■ **Try it**: Please say how many lines in the entries below hold the string "Gratis", with no other words.

Data records
----
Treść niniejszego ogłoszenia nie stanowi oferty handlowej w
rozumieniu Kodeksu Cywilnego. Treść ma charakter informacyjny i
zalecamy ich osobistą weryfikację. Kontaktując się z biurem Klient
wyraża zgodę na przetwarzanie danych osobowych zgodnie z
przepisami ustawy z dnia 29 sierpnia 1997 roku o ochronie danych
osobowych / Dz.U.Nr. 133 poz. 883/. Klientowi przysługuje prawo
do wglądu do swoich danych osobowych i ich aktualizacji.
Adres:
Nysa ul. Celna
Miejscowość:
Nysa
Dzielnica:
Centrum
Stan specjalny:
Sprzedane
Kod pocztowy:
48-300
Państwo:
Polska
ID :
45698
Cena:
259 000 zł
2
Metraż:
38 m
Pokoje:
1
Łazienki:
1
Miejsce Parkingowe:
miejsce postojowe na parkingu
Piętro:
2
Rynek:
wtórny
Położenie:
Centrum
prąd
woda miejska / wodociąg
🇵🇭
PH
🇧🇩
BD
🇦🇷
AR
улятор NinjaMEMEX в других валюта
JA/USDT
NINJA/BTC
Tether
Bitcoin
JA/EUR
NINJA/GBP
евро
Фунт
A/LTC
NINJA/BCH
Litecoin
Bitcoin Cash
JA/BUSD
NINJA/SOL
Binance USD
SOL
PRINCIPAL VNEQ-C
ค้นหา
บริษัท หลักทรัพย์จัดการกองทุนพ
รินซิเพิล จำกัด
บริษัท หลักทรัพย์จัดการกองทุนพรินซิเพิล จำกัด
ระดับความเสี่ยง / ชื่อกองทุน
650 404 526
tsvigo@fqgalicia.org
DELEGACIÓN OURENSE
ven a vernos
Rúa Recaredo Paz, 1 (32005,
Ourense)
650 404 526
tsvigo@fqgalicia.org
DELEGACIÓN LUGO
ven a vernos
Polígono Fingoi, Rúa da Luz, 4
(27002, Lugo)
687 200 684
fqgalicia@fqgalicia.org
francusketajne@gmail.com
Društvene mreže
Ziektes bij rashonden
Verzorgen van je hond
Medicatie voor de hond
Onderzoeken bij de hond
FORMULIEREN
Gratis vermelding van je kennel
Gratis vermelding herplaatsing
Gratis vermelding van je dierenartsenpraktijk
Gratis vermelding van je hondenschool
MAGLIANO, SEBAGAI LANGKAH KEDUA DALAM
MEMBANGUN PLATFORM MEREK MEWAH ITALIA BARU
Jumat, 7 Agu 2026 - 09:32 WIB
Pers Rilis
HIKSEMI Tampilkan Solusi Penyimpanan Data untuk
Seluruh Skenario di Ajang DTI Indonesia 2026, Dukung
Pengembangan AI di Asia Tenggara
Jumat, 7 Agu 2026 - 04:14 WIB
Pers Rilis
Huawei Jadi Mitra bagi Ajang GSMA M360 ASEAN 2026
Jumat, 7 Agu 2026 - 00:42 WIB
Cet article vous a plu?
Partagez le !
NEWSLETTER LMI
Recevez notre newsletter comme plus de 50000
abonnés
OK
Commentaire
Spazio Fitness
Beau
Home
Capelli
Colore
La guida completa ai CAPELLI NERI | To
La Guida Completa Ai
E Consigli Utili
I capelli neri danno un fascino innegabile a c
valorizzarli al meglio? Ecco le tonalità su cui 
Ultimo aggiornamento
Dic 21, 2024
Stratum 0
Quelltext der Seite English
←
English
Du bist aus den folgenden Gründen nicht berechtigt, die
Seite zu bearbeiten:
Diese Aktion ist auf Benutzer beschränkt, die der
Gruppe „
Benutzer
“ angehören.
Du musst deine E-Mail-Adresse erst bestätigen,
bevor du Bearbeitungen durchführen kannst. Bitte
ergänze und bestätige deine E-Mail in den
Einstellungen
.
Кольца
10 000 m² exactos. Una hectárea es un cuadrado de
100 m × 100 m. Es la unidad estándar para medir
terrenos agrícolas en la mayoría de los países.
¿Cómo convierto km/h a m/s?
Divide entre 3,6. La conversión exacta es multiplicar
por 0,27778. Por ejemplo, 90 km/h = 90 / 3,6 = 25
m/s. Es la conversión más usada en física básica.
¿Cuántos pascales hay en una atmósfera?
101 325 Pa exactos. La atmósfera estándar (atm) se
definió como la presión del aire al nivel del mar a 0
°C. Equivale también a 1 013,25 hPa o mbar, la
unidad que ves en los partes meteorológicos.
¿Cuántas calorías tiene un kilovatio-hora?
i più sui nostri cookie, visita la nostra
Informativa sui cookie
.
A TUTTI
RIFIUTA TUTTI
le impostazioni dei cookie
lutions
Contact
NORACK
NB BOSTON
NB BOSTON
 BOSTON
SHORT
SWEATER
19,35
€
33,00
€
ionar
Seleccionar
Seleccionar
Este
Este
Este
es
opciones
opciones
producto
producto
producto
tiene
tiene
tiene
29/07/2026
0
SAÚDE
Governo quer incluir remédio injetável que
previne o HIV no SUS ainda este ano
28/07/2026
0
----
■ **Task solution**: 4